The records below hold a stretch from the line with "Red Cross fundraiser" through the line with "Conference on Timber Engineering"; return exactly those lines, ends included, and nothing more.

*** RECORD EXTRACTS Section Begins ***

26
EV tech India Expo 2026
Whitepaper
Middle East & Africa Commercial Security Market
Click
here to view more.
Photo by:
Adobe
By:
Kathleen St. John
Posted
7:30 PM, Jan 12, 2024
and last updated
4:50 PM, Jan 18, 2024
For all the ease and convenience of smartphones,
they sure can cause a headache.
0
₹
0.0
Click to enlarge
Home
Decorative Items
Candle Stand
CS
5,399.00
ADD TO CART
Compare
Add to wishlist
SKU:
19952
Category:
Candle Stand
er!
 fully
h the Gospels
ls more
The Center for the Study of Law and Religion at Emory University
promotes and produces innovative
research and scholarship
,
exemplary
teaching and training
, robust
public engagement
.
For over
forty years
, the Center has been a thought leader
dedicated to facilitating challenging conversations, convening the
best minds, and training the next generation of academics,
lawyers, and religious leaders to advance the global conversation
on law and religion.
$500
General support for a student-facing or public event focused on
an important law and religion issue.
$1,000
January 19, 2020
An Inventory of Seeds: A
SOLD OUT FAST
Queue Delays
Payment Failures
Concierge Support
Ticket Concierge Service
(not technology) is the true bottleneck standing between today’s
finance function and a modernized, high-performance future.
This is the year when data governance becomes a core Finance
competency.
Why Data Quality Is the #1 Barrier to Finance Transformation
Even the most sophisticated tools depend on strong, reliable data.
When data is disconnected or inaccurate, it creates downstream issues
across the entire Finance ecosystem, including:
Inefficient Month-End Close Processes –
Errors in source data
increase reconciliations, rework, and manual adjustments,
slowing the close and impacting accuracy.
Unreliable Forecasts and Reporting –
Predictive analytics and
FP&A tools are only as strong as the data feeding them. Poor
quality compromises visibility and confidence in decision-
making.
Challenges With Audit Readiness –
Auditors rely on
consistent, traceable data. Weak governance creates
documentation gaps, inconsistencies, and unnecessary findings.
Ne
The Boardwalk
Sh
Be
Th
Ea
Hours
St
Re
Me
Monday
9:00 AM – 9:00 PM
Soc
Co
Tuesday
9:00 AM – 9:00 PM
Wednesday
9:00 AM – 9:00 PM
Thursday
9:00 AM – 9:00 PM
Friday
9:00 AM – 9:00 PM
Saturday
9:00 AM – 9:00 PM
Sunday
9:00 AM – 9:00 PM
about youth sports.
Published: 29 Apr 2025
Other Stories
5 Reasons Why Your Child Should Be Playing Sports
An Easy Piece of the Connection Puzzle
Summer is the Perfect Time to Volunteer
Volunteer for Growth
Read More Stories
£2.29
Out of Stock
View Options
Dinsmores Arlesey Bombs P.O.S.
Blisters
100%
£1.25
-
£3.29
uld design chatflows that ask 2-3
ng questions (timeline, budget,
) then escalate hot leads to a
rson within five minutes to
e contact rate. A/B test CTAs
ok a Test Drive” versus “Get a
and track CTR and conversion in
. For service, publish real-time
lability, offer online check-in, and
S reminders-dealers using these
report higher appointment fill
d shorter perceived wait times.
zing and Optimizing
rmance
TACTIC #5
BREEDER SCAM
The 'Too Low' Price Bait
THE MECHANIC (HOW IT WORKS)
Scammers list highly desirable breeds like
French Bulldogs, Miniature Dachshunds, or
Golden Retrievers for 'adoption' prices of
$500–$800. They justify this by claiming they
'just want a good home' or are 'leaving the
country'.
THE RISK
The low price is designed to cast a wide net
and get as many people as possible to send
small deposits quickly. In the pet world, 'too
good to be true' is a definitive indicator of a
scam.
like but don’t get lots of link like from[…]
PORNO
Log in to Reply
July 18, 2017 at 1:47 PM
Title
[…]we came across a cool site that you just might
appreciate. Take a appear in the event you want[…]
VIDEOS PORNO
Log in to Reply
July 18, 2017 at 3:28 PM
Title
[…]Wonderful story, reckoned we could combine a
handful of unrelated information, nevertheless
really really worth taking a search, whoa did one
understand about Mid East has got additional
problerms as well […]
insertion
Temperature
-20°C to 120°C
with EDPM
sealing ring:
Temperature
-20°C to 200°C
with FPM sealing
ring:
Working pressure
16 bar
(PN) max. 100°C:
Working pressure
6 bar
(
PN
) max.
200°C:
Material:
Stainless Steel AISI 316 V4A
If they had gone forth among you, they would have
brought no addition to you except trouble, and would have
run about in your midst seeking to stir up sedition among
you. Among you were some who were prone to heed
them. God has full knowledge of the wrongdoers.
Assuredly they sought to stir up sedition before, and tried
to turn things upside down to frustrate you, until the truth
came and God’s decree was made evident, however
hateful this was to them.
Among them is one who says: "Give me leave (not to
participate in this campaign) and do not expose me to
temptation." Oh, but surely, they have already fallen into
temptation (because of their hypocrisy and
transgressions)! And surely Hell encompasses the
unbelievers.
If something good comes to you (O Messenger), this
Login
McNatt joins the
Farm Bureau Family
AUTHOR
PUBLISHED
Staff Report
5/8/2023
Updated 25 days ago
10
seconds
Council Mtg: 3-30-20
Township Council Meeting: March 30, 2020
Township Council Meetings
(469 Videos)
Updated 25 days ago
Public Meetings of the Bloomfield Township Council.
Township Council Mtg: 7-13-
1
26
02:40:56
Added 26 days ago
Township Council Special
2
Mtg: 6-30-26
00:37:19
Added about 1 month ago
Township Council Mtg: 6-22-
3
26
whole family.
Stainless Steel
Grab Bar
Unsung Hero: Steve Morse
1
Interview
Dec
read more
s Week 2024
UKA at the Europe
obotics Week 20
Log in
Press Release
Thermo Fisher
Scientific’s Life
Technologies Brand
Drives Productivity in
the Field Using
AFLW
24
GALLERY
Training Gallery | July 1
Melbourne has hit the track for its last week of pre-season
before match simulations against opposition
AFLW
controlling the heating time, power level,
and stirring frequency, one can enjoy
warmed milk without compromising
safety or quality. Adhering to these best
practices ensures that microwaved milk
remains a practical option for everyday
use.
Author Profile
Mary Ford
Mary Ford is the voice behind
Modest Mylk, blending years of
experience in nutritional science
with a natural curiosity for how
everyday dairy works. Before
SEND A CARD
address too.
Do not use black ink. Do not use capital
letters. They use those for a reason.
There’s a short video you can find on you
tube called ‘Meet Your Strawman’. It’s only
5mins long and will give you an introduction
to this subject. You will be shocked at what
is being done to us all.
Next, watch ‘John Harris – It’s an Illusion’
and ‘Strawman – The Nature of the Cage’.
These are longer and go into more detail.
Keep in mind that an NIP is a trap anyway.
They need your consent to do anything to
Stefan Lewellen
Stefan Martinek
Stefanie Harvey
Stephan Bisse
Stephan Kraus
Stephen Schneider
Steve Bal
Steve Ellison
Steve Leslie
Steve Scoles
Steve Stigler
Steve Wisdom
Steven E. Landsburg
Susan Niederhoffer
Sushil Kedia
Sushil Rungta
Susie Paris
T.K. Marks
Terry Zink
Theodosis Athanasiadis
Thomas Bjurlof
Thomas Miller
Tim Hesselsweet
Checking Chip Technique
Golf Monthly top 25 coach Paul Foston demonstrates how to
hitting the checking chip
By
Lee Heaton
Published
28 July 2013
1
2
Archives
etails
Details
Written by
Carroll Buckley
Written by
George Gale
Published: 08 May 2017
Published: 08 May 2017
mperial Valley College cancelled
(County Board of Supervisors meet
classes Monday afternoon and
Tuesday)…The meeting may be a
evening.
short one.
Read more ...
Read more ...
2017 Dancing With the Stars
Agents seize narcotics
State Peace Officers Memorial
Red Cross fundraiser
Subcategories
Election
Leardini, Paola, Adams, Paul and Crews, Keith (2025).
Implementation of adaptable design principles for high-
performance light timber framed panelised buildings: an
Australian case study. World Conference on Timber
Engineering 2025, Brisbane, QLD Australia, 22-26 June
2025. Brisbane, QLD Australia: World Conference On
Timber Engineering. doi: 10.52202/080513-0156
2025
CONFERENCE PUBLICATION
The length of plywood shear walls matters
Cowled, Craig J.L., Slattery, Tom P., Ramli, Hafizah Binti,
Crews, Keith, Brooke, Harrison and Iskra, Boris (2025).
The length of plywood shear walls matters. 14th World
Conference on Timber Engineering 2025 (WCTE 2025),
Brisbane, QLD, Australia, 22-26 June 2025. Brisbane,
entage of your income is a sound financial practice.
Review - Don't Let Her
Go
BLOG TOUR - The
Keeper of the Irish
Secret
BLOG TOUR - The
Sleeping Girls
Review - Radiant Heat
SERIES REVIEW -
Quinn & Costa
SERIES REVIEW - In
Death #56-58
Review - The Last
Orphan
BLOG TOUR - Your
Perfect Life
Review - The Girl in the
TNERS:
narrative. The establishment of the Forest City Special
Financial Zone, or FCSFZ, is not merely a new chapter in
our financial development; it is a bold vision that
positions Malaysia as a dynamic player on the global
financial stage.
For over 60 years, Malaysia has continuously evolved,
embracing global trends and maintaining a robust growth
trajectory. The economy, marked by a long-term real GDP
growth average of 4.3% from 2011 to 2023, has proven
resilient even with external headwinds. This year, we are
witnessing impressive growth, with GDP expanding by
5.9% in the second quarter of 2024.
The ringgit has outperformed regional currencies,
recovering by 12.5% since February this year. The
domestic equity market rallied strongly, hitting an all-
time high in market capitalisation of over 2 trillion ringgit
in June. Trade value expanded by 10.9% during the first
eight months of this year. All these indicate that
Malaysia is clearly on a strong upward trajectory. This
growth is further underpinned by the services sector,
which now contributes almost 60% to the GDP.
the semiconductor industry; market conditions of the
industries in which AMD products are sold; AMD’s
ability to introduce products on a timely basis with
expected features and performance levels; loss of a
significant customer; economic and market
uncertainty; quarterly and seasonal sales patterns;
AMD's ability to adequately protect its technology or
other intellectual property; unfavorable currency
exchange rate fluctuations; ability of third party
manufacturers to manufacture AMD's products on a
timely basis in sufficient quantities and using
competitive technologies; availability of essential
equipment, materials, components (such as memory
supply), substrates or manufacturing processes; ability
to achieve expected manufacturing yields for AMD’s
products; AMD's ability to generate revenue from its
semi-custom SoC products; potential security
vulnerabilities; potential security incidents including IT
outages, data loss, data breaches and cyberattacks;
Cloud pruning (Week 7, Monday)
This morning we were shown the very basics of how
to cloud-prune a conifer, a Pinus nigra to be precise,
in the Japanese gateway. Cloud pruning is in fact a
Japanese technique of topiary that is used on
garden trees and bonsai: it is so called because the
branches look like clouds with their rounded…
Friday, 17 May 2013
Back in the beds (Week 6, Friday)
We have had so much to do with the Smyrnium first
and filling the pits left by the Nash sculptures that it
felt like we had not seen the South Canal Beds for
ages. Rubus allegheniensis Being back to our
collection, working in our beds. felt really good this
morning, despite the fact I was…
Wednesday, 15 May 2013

*** RECORD EXTRACTS Section Ends ***

OUTPUT FOR THIS EXERCISE
Red Cross fundraiser
Subcategories
Election
Leardini, Paola, Adams, Paul and Crews, Keith (2025).
Implementation of adaptable design principles for high-
performance light timber framed panelised buildings: an
Australian case study. World Conference on Timber
Engineering 2025, Brisbane, QLD Australia, 22-26 June
2025. Brisbane, QLD Australia: World Conference On
Timber Engineering. doi: 10.52202/080513-0156
2025
CONFERENCE PUBLICATION
The length of plywood shear walls matters
Cowled, Craig J.L., Slattery, Tom P., Ramli, Hafizah Binti,
Crews, Keith, Brooke, Harrison and Iskra, Boris (2025).
The length of plywood shear walls matters. 14th World
Conference on Timber Engineering 2025 (WCTE 2025),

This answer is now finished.